Les propriétaires d’objets d’habitation largement payés en seraient les gagnants
Les propriétaires disposant d’objets d’habitation largement payés bénéficieront tout particulièrement du changement de système. Parmi elles, on trouve par exemple des personnes à un âge avancé, qui ont largement payé leur prêt hypothécaire au fil des ans et qui, par conséquent, ne peuvent plus déduire d’intérêts débiteurs, mais qui doivent déclarer des valeurs locatives élevées. Les biens immobiliers des personnes à âge avancé sont souvent des objets plus anciens. Si ceux-ci ont un besoin d’une véritable rénovation, le changement de système pourrait avoir un effet un effet boomerang, comme expliqué ci-après…

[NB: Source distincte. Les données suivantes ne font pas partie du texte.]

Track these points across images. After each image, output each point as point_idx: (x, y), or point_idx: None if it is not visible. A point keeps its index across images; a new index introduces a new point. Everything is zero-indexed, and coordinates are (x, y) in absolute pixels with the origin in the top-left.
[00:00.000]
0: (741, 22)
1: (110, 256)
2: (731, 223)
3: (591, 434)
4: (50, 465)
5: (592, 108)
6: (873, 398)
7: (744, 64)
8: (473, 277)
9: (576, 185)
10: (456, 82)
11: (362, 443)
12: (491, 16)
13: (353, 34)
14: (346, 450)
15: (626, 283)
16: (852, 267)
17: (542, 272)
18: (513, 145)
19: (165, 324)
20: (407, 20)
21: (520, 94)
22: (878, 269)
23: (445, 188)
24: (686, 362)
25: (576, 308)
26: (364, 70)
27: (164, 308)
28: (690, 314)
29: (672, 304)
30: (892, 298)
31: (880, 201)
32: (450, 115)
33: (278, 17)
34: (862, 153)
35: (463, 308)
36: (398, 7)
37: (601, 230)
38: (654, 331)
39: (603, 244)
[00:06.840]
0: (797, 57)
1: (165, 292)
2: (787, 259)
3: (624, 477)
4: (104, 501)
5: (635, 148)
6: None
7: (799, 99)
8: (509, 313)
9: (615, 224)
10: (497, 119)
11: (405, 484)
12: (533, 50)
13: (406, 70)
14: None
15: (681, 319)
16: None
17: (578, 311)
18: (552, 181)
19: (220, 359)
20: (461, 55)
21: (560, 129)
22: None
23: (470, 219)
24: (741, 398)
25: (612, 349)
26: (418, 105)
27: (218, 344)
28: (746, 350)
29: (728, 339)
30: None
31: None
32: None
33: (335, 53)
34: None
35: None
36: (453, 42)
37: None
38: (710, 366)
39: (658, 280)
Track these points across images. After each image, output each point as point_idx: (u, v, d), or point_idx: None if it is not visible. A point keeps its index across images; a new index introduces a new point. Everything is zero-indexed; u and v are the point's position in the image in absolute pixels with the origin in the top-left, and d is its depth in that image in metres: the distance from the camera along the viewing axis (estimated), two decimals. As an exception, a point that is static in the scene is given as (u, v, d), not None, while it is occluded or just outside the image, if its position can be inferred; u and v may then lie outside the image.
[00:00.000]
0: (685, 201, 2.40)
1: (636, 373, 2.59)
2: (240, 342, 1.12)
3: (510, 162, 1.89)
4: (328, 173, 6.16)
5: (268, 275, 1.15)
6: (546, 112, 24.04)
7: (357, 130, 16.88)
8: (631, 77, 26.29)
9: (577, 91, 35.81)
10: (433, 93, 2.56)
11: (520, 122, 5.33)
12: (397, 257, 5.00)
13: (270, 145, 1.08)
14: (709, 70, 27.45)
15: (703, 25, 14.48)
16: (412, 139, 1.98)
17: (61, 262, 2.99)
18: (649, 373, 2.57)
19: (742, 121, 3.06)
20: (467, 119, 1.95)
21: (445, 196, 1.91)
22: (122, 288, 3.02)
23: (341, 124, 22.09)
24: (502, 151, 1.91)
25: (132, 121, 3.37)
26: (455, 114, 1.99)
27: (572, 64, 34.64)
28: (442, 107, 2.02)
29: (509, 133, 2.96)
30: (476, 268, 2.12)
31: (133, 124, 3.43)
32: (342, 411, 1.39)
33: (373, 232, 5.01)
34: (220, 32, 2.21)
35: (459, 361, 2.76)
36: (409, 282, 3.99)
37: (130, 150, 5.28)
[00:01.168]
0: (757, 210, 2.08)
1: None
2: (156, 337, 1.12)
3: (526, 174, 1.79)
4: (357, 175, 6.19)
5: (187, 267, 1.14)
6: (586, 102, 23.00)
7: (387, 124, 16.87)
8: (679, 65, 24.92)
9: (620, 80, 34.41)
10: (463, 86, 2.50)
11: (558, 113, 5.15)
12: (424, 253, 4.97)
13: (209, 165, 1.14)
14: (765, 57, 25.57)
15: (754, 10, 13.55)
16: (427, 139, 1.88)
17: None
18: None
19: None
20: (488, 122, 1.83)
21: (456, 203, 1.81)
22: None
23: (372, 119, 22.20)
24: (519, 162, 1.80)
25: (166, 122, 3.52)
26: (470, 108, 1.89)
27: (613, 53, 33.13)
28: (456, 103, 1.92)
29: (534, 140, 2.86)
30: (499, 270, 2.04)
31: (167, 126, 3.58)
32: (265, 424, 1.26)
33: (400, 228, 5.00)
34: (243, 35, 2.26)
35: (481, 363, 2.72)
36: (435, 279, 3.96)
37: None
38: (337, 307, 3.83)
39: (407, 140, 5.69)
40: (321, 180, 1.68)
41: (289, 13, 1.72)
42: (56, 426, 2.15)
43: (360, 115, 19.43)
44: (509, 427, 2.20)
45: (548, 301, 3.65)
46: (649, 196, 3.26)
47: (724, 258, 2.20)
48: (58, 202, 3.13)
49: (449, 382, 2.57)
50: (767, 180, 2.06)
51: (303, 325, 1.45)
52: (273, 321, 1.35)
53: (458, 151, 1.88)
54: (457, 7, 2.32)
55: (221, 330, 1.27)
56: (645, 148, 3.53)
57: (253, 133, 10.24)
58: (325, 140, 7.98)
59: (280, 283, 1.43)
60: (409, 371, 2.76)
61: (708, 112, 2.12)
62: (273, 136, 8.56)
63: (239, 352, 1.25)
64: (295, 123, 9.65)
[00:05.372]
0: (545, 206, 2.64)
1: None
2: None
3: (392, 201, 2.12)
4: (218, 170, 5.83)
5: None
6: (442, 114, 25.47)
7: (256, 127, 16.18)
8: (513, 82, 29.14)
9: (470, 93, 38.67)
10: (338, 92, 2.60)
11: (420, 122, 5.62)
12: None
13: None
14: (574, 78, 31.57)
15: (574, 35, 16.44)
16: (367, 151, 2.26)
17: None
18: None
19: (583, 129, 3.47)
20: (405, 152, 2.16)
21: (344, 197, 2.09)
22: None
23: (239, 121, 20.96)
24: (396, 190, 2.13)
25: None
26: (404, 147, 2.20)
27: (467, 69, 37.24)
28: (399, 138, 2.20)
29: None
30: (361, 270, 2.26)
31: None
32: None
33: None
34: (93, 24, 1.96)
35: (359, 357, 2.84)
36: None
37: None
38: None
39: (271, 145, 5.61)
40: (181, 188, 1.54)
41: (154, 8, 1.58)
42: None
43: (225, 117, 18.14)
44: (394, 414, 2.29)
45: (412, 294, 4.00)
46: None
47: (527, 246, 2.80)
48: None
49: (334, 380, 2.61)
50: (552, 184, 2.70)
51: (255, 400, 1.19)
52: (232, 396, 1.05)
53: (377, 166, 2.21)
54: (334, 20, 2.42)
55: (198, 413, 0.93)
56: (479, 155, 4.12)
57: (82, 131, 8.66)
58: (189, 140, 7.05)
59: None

Les propriétaires dont les immeubles nécessitent des travaux de rénovation sont les perdants
Le changement de système prévu est préjudiciable à tous les propriétaires immobiliers dont le bien présente des besoins de rénovation élevés. En effet, les frais d’entretien ne devraient plus être déductibles à l’avenir. Cela devrait également s’appliquer aux investissements visant à économiser de l’énergie ainsi qu’aux frais occasionnés par les travaux de restauration de monuments historiques, du moins au niveau de l’impôt fédéral. En revanche, les impôts cantonaux devraient continuer à bénéficier de déductions. Les changements imminents suggèrent que les travaux de rénovation et de conversion devant s’étendre sur plusieurs années devraient être avancés afin de bénéficier, autant que possible, de toute les possibilités de déductions actuelles.
Propriétaires de résidences secondaires: pas de modification du statu quo
Par contre, aucun changement n’est prévu pour les propriétaires de résidences secondaires: le changement de système ne concerne que le domicile principal, selon la volonté de la CER-E. En d’autres termes, pour les maisons de vacances et autres résidences secondaires, la valeur locative doit toujours être soumise à imposition. À l’inverse, les déductions fiscales pour frais d’intérêts et d’entretien peuvent continuer à être appliquées, comme jusqu’à présent.
Et ensuite…?
Les grandes lignes du changement de système seront débattues au cours des prochaines discussions parlementaires et, des modifications de fond sont encore à prévoir. Un modèle élaboré pourrait être mis en consultation à la fin du premier trimestre 2019. Le changement de système bénéficie d’un large soutien politique. Si aucun groupe politique ne s’oppose au consensus et lance un référendum, le changement de système pourrait entrer en vigueur au plus tôt en 2020/21.